DOCUMENT SECTION:
==============================
When Chris Rock was given the solemn responsibility of introducing Barack Obama to a packed crowd in Harlem’s famous Apollo theatre last November, he rose to the challenge, striking a suitably portentous note of welcome for the man who could become the first black president of the United States.
‘It is nice to see progressive people that are not scared,” he told the largely black audience, ‘that want to be on the right side of history.”
Then something happened to Rock’s face. His eyes began to twinkle. His mouth opened into a half-moon grin. He leaned forward conspiratorially. And then he said: ”Cause you’d be real embarrassed if he won and you wasn’t down with it. You’d say: ‘Man, I can’t call him now. I had that white lady, what was I thinking?’”
The riff was pure Chris Rock. Take a noble thought, pay homage to it, then punch a hole through it so hard that it won’t get up in a hurry — and by doing so reveal to the audience their foibles and weaknesses, paranoia and pomposity, through the power of laughter.
If a less-skilled comic than this 42-year-old from Brooklyn tried to break a fraction of the number of taboos he smashes in one show, they would die faster than you could say, ‘Want a cookie?” How many stand-ups can hurl insults at every section of the audience and get away with it?
To give a flavour, here are some lines from Rock This, the book he wrote soon after making it big as a stand-up, that take potshots at respective readers. On white people: ‘There’s not a white person reading this book who would change places with me. And I’m rich”; on women: ‘Women tell the biggest lies, like ‘It’s your baby’”; on black people: ‘Who’s more racist: black people or white people. Black people. You know why? Because black people hate black people, too.”
Yet not only has he survived the occasional public reprimand, he has thrived, with Emmys crowding his mantelpiece and critics calling him the ‘funniest man alive” and the ‘personification of hilarity itself”. Fans keep coming back for more, in higher numbers. Watch a Chris Rock audience during a show and they are not so much laughing as having seizures.
==============================
INFORMATION SUPPLIED:
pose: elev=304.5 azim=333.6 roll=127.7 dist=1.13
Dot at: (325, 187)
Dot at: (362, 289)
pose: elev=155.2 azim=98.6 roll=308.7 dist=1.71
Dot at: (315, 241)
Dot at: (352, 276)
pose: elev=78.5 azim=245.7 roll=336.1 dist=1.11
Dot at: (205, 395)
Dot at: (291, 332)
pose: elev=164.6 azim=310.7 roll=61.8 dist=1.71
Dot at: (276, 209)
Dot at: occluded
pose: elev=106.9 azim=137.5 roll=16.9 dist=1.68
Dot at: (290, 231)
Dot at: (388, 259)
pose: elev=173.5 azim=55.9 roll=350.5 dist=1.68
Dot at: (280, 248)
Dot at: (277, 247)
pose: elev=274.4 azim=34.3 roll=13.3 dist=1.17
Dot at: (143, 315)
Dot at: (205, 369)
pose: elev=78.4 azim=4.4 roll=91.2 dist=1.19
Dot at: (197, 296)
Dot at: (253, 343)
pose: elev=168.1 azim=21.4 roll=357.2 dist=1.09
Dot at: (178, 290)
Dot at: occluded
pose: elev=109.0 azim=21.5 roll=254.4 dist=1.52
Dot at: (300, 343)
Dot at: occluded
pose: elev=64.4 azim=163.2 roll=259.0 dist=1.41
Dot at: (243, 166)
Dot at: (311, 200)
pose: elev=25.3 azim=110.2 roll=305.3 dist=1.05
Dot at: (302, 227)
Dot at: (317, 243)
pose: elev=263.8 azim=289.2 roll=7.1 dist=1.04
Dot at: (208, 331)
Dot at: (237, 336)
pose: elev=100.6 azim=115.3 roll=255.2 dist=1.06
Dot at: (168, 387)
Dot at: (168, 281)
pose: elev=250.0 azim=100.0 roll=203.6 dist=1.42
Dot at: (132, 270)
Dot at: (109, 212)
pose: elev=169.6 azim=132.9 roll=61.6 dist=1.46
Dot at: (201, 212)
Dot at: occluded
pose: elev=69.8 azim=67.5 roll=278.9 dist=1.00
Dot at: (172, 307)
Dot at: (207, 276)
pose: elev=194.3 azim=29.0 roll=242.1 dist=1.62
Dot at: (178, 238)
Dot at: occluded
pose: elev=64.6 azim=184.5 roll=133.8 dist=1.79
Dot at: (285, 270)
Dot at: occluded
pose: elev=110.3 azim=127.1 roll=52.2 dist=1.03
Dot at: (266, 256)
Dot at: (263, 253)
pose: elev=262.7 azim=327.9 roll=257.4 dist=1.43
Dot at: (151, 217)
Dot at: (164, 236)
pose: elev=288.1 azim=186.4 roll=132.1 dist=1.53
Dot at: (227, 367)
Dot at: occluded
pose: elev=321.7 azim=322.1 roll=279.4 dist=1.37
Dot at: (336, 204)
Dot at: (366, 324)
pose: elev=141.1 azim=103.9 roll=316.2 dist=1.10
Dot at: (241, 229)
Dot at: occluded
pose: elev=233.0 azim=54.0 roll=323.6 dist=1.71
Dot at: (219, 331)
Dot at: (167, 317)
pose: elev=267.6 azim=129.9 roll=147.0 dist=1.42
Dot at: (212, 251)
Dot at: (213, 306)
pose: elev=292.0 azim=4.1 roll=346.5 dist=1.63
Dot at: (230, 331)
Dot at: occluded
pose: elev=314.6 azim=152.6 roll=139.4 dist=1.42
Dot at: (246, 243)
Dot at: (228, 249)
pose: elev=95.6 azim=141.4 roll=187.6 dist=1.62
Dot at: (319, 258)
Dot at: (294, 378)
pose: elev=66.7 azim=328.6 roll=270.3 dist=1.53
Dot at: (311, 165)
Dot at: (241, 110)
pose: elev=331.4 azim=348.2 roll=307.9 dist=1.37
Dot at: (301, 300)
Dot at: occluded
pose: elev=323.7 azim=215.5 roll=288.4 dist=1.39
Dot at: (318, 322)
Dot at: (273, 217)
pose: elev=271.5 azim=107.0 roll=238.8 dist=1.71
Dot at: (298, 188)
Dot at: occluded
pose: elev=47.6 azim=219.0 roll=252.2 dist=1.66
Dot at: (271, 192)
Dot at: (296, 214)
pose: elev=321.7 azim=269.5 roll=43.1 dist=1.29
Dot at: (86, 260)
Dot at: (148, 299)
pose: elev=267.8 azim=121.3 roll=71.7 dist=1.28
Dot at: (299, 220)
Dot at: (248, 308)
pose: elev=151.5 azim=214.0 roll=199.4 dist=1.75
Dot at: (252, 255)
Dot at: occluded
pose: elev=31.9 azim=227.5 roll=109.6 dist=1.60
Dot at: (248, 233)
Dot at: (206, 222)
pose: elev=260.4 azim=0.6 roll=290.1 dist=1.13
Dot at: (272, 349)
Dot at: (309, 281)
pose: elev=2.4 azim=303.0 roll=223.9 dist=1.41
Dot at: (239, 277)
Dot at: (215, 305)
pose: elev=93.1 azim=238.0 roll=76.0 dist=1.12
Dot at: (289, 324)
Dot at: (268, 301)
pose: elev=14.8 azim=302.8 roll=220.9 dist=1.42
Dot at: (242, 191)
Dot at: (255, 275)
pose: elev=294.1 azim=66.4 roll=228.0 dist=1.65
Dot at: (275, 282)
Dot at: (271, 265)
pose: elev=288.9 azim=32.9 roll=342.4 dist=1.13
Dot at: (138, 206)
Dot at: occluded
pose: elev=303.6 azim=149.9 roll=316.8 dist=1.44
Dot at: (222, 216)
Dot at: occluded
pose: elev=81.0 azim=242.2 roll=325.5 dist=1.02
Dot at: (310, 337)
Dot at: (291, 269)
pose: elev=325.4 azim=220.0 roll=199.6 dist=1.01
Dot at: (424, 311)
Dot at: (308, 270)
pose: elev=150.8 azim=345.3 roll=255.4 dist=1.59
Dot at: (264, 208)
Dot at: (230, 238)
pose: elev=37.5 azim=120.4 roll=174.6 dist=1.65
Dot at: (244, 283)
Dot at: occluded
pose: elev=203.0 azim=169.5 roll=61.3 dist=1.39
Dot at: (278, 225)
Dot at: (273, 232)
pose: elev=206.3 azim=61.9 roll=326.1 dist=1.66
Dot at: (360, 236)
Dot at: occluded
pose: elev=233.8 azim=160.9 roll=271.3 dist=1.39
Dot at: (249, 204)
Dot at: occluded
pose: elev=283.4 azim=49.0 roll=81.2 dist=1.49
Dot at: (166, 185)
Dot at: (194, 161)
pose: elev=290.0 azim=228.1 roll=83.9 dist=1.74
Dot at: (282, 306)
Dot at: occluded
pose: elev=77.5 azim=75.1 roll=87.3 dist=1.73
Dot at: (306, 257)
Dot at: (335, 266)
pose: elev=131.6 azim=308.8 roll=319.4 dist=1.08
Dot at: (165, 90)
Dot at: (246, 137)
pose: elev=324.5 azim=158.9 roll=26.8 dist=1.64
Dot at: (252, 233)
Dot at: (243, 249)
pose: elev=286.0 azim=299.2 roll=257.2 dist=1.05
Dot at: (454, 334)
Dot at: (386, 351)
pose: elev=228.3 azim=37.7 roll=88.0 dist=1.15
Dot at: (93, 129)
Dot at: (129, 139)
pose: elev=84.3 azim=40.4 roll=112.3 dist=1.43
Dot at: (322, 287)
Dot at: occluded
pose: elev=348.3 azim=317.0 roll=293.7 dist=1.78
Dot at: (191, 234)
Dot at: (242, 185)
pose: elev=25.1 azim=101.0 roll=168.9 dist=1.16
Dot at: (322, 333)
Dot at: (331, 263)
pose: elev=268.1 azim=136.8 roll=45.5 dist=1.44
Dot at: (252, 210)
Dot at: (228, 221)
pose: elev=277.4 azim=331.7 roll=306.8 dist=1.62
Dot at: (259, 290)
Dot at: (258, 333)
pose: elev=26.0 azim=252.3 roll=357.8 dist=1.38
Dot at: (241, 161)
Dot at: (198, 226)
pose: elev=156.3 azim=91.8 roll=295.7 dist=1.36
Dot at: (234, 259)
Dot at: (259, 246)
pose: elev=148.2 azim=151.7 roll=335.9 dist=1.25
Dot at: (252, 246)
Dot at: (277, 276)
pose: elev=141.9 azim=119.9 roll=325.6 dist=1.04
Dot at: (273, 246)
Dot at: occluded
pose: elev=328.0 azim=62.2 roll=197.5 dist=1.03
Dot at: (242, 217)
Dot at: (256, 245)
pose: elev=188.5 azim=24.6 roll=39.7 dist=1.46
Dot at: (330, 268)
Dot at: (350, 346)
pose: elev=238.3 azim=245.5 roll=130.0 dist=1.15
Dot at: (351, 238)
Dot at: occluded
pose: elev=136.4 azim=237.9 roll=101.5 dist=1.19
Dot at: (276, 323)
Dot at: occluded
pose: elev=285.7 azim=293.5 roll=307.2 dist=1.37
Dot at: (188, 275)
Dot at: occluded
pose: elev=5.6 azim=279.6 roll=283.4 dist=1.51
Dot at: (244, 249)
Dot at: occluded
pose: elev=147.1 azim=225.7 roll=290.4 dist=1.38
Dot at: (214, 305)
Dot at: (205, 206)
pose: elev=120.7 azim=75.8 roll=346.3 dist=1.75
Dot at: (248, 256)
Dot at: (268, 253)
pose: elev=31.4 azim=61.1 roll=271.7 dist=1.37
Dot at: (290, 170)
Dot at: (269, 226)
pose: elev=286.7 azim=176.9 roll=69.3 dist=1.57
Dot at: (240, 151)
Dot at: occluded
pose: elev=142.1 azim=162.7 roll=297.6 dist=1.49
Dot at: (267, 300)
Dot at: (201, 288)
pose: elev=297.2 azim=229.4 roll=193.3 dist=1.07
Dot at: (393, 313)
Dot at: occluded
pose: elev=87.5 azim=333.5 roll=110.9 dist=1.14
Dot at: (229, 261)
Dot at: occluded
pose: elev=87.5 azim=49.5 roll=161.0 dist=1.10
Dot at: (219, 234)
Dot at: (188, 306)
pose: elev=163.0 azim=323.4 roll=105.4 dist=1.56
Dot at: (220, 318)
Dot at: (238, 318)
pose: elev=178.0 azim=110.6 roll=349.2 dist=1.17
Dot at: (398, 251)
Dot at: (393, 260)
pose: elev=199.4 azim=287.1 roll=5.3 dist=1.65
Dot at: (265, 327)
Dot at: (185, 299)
==============================
WRITTEN REQUEST 1: Return the listing verbatim, everything from its first line down to the line containing "Dot at: (164, 236)", with both of those lines included.
WRITTEN REQUEST 2: Please resume the piece about Chris Rock, writing on from its last sentence.

EXERCISE ANSWER 1:
pose: elev=304.5 azim=333.6 roll=127.7 dist=1.13
Dot at: (325, 187)
Dot at: (362, 289)
pose: elev=155.2 azim=98.6 roll=308.7 dist=1.71
Dot at: (315, 241)
Dot at: (352, 276)
pose: elev=78.5 azim=245.7 roll=336.1 dist=1.11
Dot at: (205, 395)
Dot at: (291, 332)
pose: elev=164.6 azim=310.7 roll=61.8 dist=1.71
Dot at: (276, 209)
Dot at: occluded
pose: elev=106.9 azim=137.5 roll=16.9 dist=1.68
Dot at: (290, 231)
Dot at: (388, 259)
pose: elev=173.5 azim=55.9 roll=350.5 dist=1.68
Dot at: (280, 248)
Dot at: (277, 247)
pose: elev=274.4 azim=34.3 roll=13.3 dist=1.17
Dot at: (143, 315)
Dot at: (205, 369)
pose: elev=78.4 azim=4.4 roll=91.2 dist=1.19
Dot at: (197, 296)
Dot at: (253, 343)
pose: elev=168.1 azim=21.4 roll=357.2 dist=1.09
Dot at: (178, 290)
Dot at: occluded
pose: elev=109.0 azim=21.5 roll=254.4 dist=1.52
Dot at: (300, 343)
Dot at: occluded
pose: elev=64.4 azim=163.2 roll=259.0 dist=1.41
Dot at: (243, 166)
Dot at: (311, 200)
pose: elev=25.3 azim=110.2 roll=305.3 dist=1.05
Dot at: (302, 227)
Dot at: (317, 243)
pose: elev=263.8 azim=289.2 roll=7.1 dist=1.04
Dot at: (208, 331)
Dot at: (237, 336)
pose: elev=100.6 azim=115.3 roll=255.2 dist=1.06
Dot at: (168, 387)
Dot at: (168, 281)
pose: elev=250.0 azim=100.0 roll=203.6 dist=1.42
Dot at: (132, 270)
Dot at: (109, 212)
pose: elev=169.6 azim=132.9 roll=61.6 dist=1.46
Dot at: (201, 212)
Dot at: occluded
pose: elev=69.8 azim=67.5 roll=278.9 dist=1.00
Dot at: (172, 307)
Dot at: (207, 276)
pose: elev=194.3 azim=29.0 roll=242.1 dist=1.62
Dot at: (178, 238)
Dot at: occluded
pose: elev=64.6 azim=184.5 roll=133.8 dist=1.79
Dot at: (285, 270)
Dot at: occluded
pose: elev=110.3 azim=127.1 roll=52.2 dist=1.03
Dot at: (266, 256)
Dot at: (263, 253)
pose: elev=262.7 azim=327.9 roll=257.4 dist=1.43
Dot at: (151, 217)
Dot at: (164, 236)

EXERCISE ANSWER 2:
The edgy, caustic Chris Rock of live performances seems a world away from the man sitting before me. We are in the small office he uses for writing on New York’s upper west side. The room has a stunning view north towards Harlem and the serious air of a chief executive’s office, quite unlike what you might expect from the danger man of American comedy. There are pictures on the wall of his wife, Malaak Compton, and elder child (he now has two daughters, Lola, five, and Zahra, three). There is also a poster of Woody Allen’s Annie Hall and there are pictures of Rock alongside the Peppers and the other comedians — among them Adam Sandler and Rob Schneider — known as the Bad Boys of Saturday Night Live. His bookshelf is strikingly eclectic, the Vibe History of Hip-Hop lined up against Peanuts Treasury and Essential Dali.
It’s an equally long way from this cosy office to the Brooklyn neighbourhood of Bedford-Stuyvesant, where he grew up. He can’t claim to have been poor, he says, ‘because I had a bicycle”. His father was a truck driver who delivered the New York Daily News, his mother worked with people with learning disabilities. It was the kind of upbringing that in spirit, if not in fact, inspires his popular television series, Everybody Hates Chris.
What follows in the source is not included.